■ Job item
Report, word for word, every line of the material that contains "TREND".

■ Record excerpts
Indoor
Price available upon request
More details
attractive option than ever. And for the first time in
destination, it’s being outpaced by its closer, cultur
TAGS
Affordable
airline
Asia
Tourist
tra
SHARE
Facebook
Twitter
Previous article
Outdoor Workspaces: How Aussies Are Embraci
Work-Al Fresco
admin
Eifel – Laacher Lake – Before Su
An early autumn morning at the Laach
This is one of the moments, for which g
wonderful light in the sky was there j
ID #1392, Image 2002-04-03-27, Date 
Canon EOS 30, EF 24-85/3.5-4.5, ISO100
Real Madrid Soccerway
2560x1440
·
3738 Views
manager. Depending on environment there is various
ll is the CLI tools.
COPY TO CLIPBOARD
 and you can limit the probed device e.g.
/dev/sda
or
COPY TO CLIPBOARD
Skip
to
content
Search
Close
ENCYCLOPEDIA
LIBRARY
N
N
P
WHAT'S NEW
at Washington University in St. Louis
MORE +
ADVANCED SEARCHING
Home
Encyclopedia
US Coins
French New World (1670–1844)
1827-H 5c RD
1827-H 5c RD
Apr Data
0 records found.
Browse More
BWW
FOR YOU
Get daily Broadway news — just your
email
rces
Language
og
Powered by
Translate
--
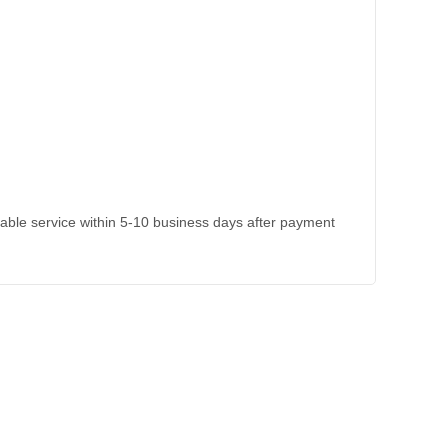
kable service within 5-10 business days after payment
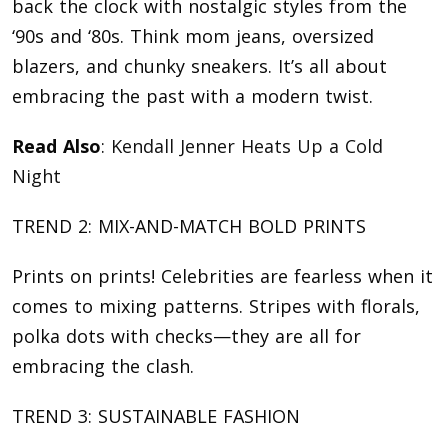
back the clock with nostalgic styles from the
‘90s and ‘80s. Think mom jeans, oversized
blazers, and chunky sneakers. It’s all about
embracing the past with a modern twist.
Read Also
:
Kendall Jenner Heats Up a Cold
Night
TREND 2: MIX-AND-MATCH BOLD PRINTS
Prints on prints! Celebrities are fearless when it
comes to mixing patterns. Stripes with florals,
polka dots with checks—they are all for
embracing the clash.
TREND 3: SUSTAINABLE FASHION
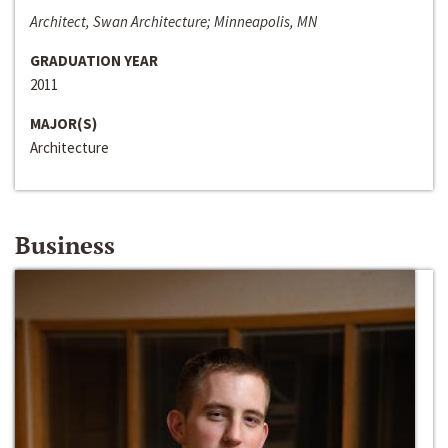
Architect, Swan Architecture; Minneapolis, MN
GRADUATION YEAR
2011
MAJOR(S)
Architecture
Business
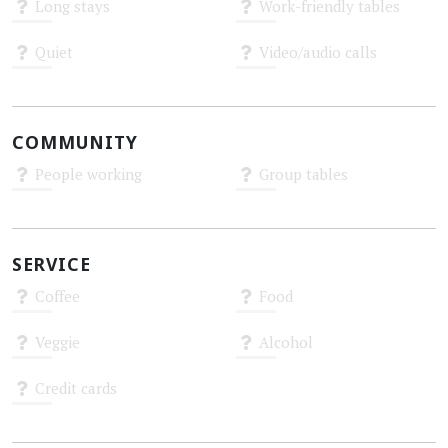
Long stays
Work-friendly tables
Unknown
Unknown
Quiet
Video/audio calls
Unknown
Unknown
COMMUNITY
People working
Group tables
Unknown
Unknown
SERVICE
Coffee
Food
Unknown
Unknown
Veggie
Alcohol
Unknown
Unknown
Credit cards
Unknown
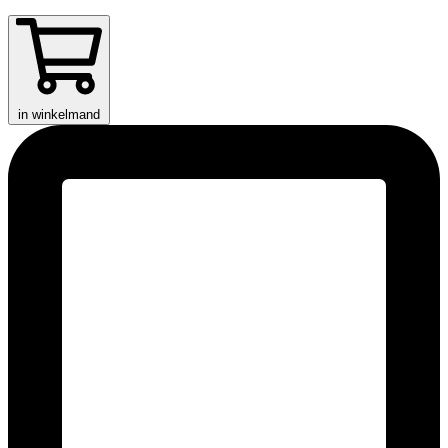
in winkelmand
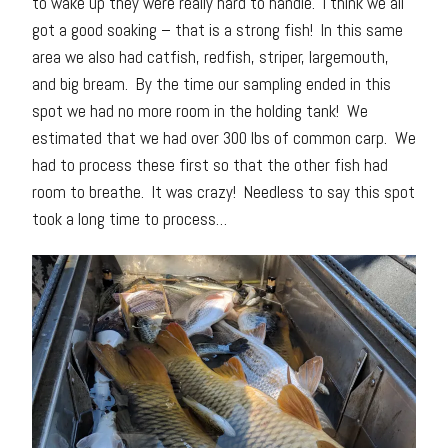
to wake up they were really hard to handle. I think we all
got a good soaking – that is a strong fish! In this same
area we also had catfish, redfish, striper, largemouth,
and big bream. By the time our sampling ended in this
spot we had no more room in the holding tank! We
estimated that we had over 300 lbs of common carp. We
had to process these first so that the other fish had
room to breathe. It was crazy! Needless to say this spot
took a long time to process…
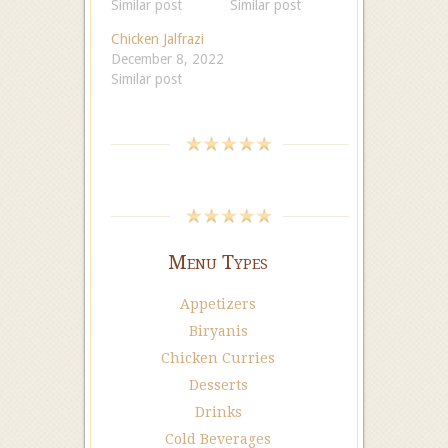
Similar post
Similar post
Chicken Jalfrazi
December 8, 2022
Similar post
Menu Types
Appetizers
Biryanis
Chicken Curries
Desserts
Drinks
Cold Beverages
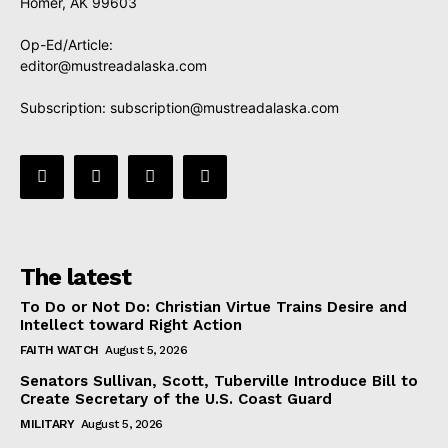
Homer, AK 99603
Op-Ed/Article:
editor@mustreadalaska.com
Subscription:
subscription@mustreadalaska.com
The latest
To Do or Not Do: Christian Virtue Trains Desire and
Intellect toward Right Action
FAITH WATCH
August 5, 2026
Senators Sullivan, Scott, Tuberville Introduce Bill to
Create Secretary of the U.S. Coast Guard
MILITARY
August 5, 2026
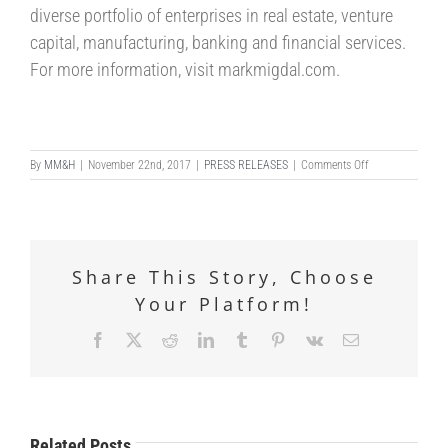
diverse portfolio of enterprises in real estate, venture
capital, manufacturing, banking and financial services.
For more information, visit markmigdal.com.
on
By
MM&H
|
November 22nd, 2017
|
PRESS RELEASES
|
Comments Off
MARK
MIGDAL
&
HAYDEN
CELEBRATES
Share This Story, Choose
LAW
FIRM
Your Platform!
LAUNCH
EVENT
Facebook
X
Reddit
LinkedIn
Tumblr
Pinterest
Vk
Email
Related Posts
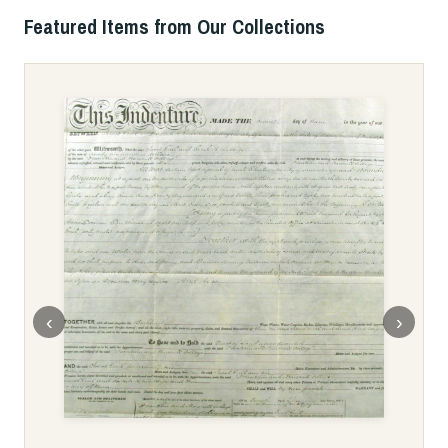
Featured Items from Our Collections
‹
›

■ Response area
TREND 2: MIX-AND-MATCH BOLD PRINTS
TREND 3: SUSTAINABLE FASHION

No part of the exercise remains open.